You can also specify a checkpoint path for training the sequence model if you have previously trained the sequence model
and want to start training from those weights instead. In this case, the ``mode`` argument will be ignored as a TGMJ model
will be constructed regardless. At this point, it is up to you as the user to know that the features extracted prior
to training were done with a given ``mode``.

.. code-block:: python

    # run feature extraction with mode='slow'
    for ix, row in df.iterrows():
        row.feature_extractor.infer(mode='slow')

    # train sequence model from pre-trained checkpoint, mode='slow'
    # save model checkpoint to certain output location
    sequence_out = '/path/to/sequence/model/outputs/'

    df.sequence.train(mode='slow', model_out=sequence_out)

    # train second dataframe from sequence model checkpoint from prior training
    # checkpoint will be located in previous specified output location from above
    sequence_checkpoint = '/path/to/sequence/checkpoint.ckpt'

    # mode argument will get ignored
    df2.sequence.train(model_in=sequence_checkpoint)

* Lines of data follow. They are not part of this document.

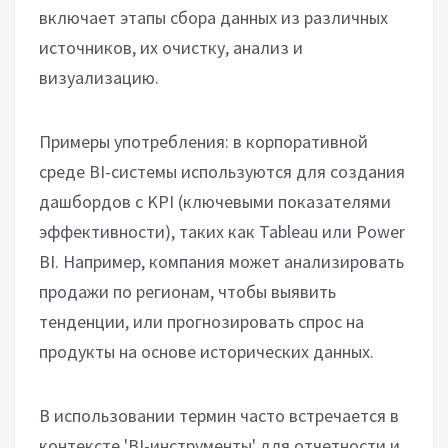
включает этапы сбора данных из различных
источников, их очистку, анализ и
визуализацию.
Примеры употребления: в корпоративной
среде BI-системы используются для создания
дашбордов с KPI (ключевыми показателями
эффективности), таких как Tableau или Power
BI. Например, компания может анализировать
продажи по регионам, чтобы выявить
тенденции, или прогнозировать спрос на
продукты на основе исторических данных.
В использовании термин часто встречается в
контексте 'BI-инструменты' для отчетности и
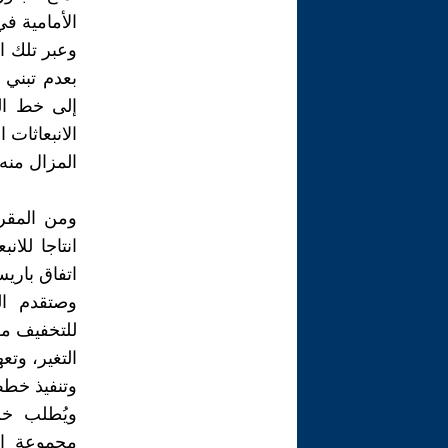
الأمامية في
وعبر تلك ال
بعدم تبني
إلى خط الن
الانبعاثات
المزال منه.
ومن المقرر
انتاجا للان
اتفاق باريس
وصتقدم ال
للتخفيف من 
التغير، وتع
وتنفيذ خطط
ويُطلب خلا
مجموعة ال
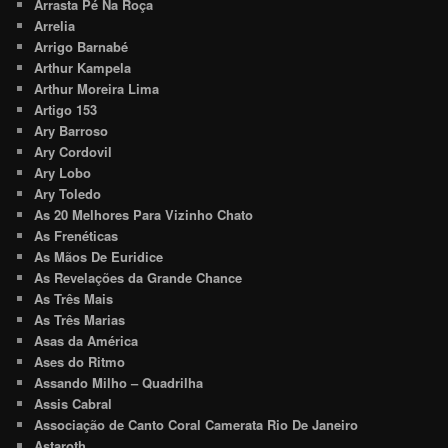
Arrasta Pé Na Roça
Arrelia
Arrigo Barnabé
Arthur Kampela
Arthur Moreira Lima
Artigo 153
Ary Barroso
Ary Cordovil
Ary Lobo
Ary Toledo
As 20 Melhores Para Vizinho Chato
As Frenéticas
As Mãos De Euridice
As Revelações da Grande Chance
As Três Mais
As Três Marias
Asas da América
Ases do Ritmo
Assando Milho – Quadrilha
Assis Cabral
Associação de Canto Coral Camerata Rio De Janeiro
Astaroth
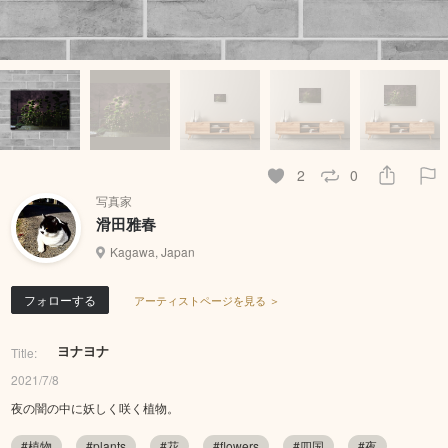
2
0
写真家
滑田雅春
Kagawa, Japan
フォローする
アーティストページを見る ＞
ヨナヨナ
Title:
2021/7/8
夜の闇の中に妖しく咲く植物。
#植物
#plants
#花
#flowers
#四国
#夜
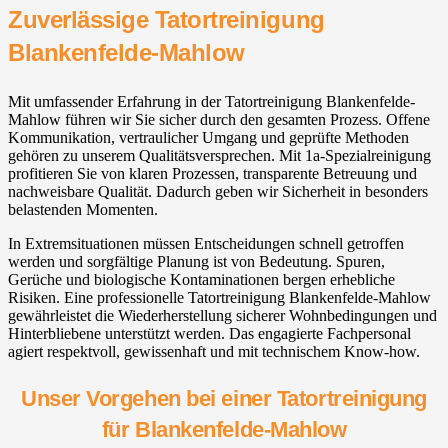
Zuverlässige Tatortreinigung
Blankenfelde-Mahlow⁠
Mit umfassender Erfahrung in der Tatortreinigung Blankenfelde-
Mahlow⁠ führen wir Sie sicher durch den gesamten Prozess. Offene
Kommunikation, vertraulicher Umgang und geprüfte Methoden
gehören zu unserem Qualitätsversprechen. Mit 1a-Spezialreinigung
profitieren Sie von klaren Prozessen, transparente Betreuung und
nachweisbare Qualität. Dadurch geben wir Sicherheit in besonders
belastenden Momenten.
In Extremsituationen müssen Entscheidungen schnell getroffen
werden und sorgfältige Planung ist von Bedeutung. Spuren,
Gerüche und biologische Kontaminationen bergen erhebliche
Risiken. Eine professionelle Tatortreinigung Blankenfelde-Mahlow⁠
gewährleistet die Wiederherstellung sicherer Wohnbedingungen und
Hinterbliebene unterstützt werden. Das engagierte Fachpersonal
agiert respektvoll, gewissenhaft und mit technischem Know-how.
Unser Vorgehen bei einer Tatortreinigung
für Blankenfelde-Mahlow⁠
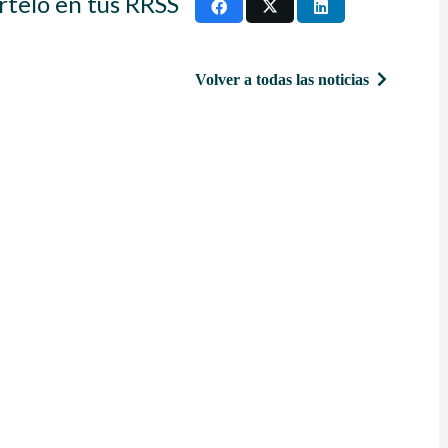
rtelo en tus RRSS
Volver a todas las noticias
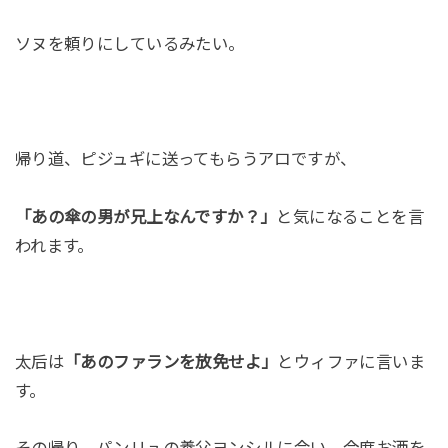
ソヌを頼りにしているみたい。
帰り道、ピジュギに送ってもらうアロですが、
「あの傘の男が兄上なんですか？」
と気になることを言
われます。
太后は
「あのファランを放免せよ」
とウィファに言いま
す。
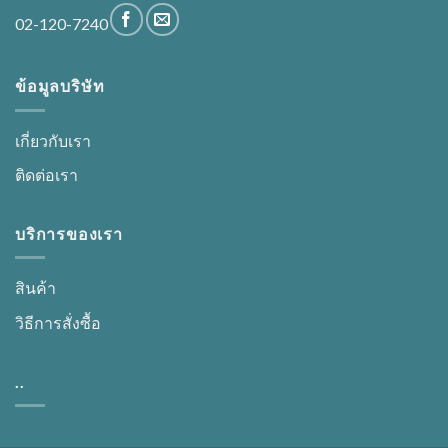
02-120-7240
ข้อมูลบริษัท
เกี่ยวกับเรา
ติดต่อเรา
บริการของเรา
สินค้า
วิธีการสั่งซื้อ
..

Using Your Own Model Checkpoints - Inference
--------------------------------------------

You can also run inference using non-default model checkpoints. The two main components of inferring behavior is
feature extraction and sequence model inference.

If you simply want to run inference using the default pre-trained model checkpoints you can use the following:

.. code-block:: python

    # run inference using mode='slow'
    for ix, row in df.iterrows():
        row.behavior.infer(mode='slow')

This will run feature extraction and sequence inference both for you.

If you want to use your own model checkpoints, you will need to run feature extraction and sequence inference separately.

**Feature Extraction**

.. code-block:: python

    # feature extraction using certain flow generator and feature extractor checkpoint
    feature_checkpoint = '/path/to/feature/extractor.ckpt'
    flow_checkpoint = '/path/to/flow/generator.ckpt'

    # run feature extraction for each row in the dataframe
    for ix, row in df.iterrows():
        row.feature_extractor.infer(flow_model_in=flow_checkpoint, feature_model_in=feature_checkpoint, mode=<mode>)

.. note::
    As mentioned in the section on training above, in order to properly reconstruct the models the model checkpoints
    must be to models that correspond to the flow generator and feature extractor models for a given ``mode`` argument.

**Sequence Inference**

Once you have run feature extraction, you may want to also use your own sequence model checkpoint for inference to get
the best results.

.. code-block:: python

    # sequence inference using a certain model checkpoint
    sequence_checkpoint = '/path/to/sequence/checkpoint.ckpt'

    # run sequence inference for each row in the dataframe
    for ix, row in df.iterrows():
        row.sequence.infer(model_in=sequence_checkpoint)

Similar to training the sequence model, the ``mode`` argument will be ignored when using your own checkpoint.